§ YOUR INSTRUCTIONS
Copy the text of every entry below exactly as it appears, line for line, and leave the pictures out of your answer.

§ MATERIAL FOR THIS TASK
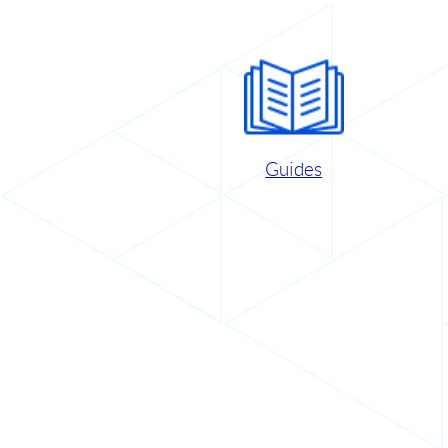
Guides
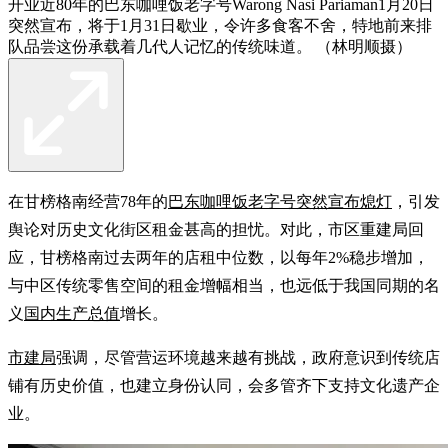
开业近80年的巴东咖哩饭老字号Warong Nasi Pariaman1月20日
突然宣布，将于1月31日歇业，令许多食客不舍，特地前来排
队品尝这份承载着几代人记忆的传统味道。 （林明顺摄）
在甘榜格南经营78年的
巴东咖哩饭老字号突然宣布熄灯
，引发
舆论对历史文化街区租金甚高的担忧。对此，市区重建局回
应，甘榜格南过去两年的店租中位数，以每年2%稳步增加，
与中区传统零售空间的租金增幅相当，也远低于我国同期的名
义
国内生产总值
增长。
市建局
强调，尽管营运环境越来越有挑战，政府意识到传统店
铺有历史价值，也建立身份认同，会多管齐下支持文化遗产企
业。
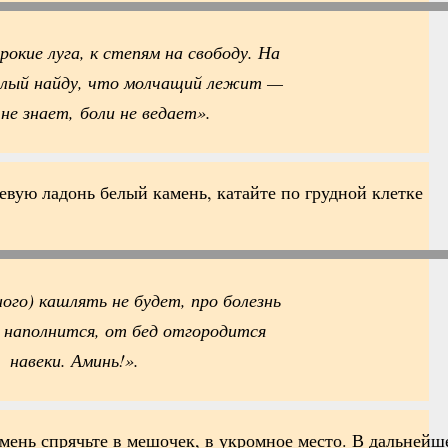
рокие луга, к степям на свободу. На
елый найду, что молчащий лежит —
 не знает, боли не ведает».
евую ладонь белый камень, катайте по грудной клетке
ного) кашлять не будет, про болезнь
й наполнится, от бед отгородится
навеки. Аминь!».
мень спрячьте в мешочек, в укромное место. В дальнейш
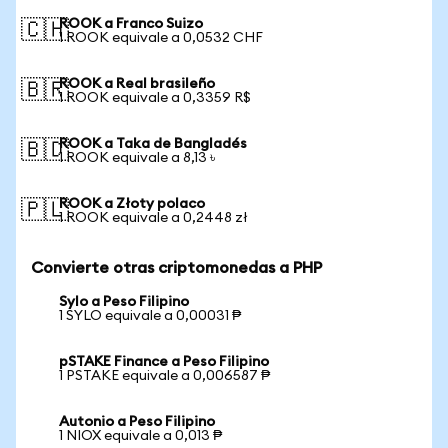
ROOK a Franco Suizo
🇨🇭
1 ROOK equivale a 0,0532 CHF
ROOK a Real brasileño
🇧🇷
1 ROOK equivale a 0,3359 R$
ROOK a Taka de Bangladés
🇧🇩
1 ROOK equivale a 8,13 ৳
ROOK a Złoty polaco
🇵🇱
1 ROOK equivale a 0,2448 zł
Convierte otras criptomonedas a PHP
Sylo a Peso Filipino
1 SYLO equivale a 0,00031 ₱
pSTAKE Finance a Peso Filipino
1 PSTAKE equivale a 0,006587 ₱
Autonio a Peso Filipino
1 NIOX equivale a 0,013 ₱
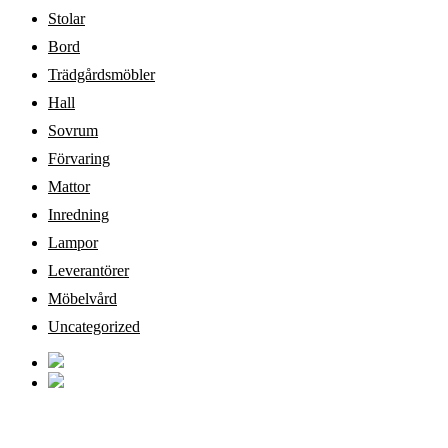
Stolar
Bord
Trädgårdsmöbler
Hall
Sovrum
Förvaring
Mattor
Inredning
Lampor
Leverantörer
Möbelvård
Uncategorized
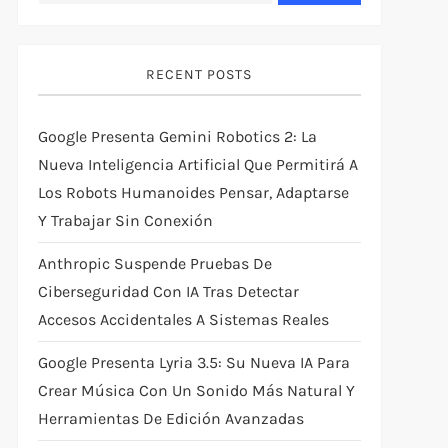
RECENT POSTS
Google Presenta Gemini Robotics 2: La
Nueva Inteligencia Artificial Que Permitirá A
Los Robots Humanoides Pensar, Adaptarse
Y Trabajar Sin Conexión
Anthropic Suspende Pruebas De
Ciberseguridad Con IA Tras Detectar
Accesos Accidentales A Sistemas Reales
Google Presenta Lyria 3.5: Su Nueva IA Para
Crear Música Con Un Sonido Más Natural Y
Herramientas De Edición Avanzadas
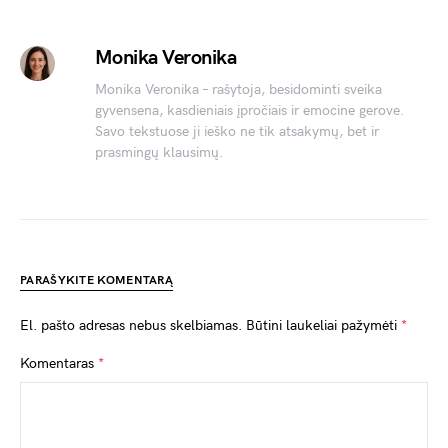
Monika Veronika
Monika Veronika – rašytoja, besidominti sveika
gyvensena, kasdieniais įpročiais ir emocine gerove.
Savo tekstuose ji ieško ne tik atsakymų, bet ir
prasmingų klausimų.
PARAŠYKITE KOMENTARĄ
El. pašto adresas nebus skelbiamas.
Būtini laukeliai pažymėti
*
Komentaras
*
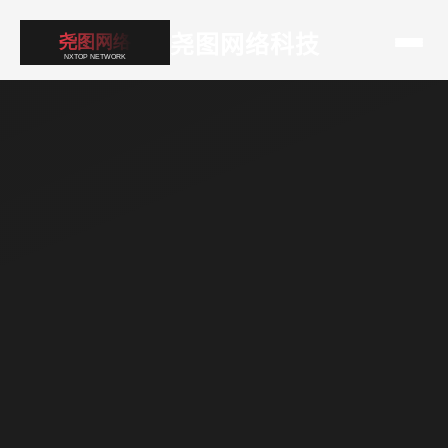
尧图网络科技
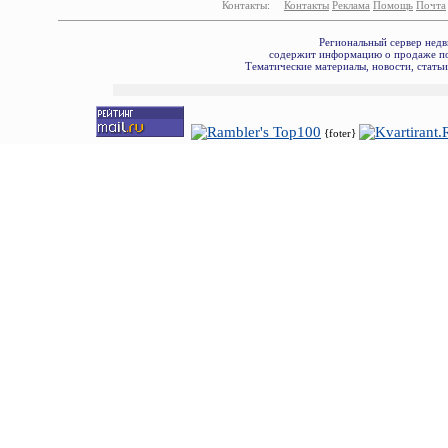
Контакты:
Контакты
Реклама
Помощь
Почта
Региональный сервер недв
содержит информацию о продаже по
Тематические материалы, новости, стать
{foter}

§ SOLUTION FOR THIS PROBLEM
Guides
开业近80年的巴东咖哩饭老字号Warong Nasi Pariaman1月20日
突然宣布，将于1月31日歇业，令许多食客不舍，特地前来排
队品尝这份承载着几代人记忆的传统味道。 （林明顺摄）
在甘榜格南经营78年的
巴东咖哩饭老字号突然宣布熄灯
，引发
舆论对历史文化街区租金甚高的担忧。对此，市区重建局回
应，甘榜格南过去两年的店租中位数，以每年2%稳步增加，
与中区传统零售空间的租金增幅相当，也远低于我国同期的名
义
国内生产总值
增长。
市建局
强调，尽管营运环境越来越有挑战，政府意识到传统店
铺有历史价值，也建立身份认同，会多管齐下支持文化遗产企
业。
рокие луга, к степям на свободу. На
елый найду, что молчащий лежит —
 не знает, боли не ведает».
евую ладонь белый камень, катайте по грудной клетке
ного) кашлять не будет, про болезнь
й наполнится, от бед отгородится
навеки. Аминь!».
мень спрячьте в мешочек, в укромное место. В дальнейш
ROOK a Franco Suizo
🇨🇭
1 ROOK equivale a 0,0532 CHF
ROOK a Real brasileño
🇧🇷
1 ROOK equivale a 0,3359 R$
ROOK a Taka de Bangladés
🇧🇩
1 ROOK equivale a 8,13 ৳
ROOK a Złoty polaco
🇵🇱
1 ROOK equivale a 0,2448 zł
Convierte otras criptomonedas a PHP
Sylo a Peso Filipino
1 SYLO equivale a 0,00031 ₱
pSTAKE Finance a Peso Filipino
1 PSTAKE equivale a 0,006587 ₱
Autonio a Peso Filipino
1 NIOX equivale a 0,013 ₱
Stolar
Bord
Trädgårdsmöbler
Hall
Sovrum
Förvaring
Mattor
Inredning
Lampor
Leverantörer
Möbelvård
Uncategorized
RECENT POSTS
Google Presenta Gemini Robotics 2: La
Nueva Inteligencia Artificial Que Permitirá A
Los Robots Humanoides Pensar, Adaptarse
Y Trabajar Sin Conexión
Anthropic Suspende Pruebas De
Ciberseguridad Con IA Tras Detectar
Accesos Accidentales A Sistemas Reales
Google Presenta Lyria 3.5: Su Nueva IA Para
Crear Música Con Un Sonido Más Natural Y
Herramientas De Edición Avanzadas
Monika Veronika
Monika Veronika – rašytoja, besidominti sveika
gyvensena, kasdieniais įpročiais ir emocine gerove.
Savo tekstuose ji ieško ne tik atsakymų, bet ir
prasmingų klausimų.
PARAŠYKITE KOMENTARĄ
El. pašto adresas nebus skelbiamas.
Būtini laukeliai pažymėti
*
Komentaras
*
尧图网络科技
Контакты:
Контакты
Реклама
Помощь
Почта
Региональный сервер недв
содержит информацию о продаже по
Тематические материалы, новости, стать
{foter}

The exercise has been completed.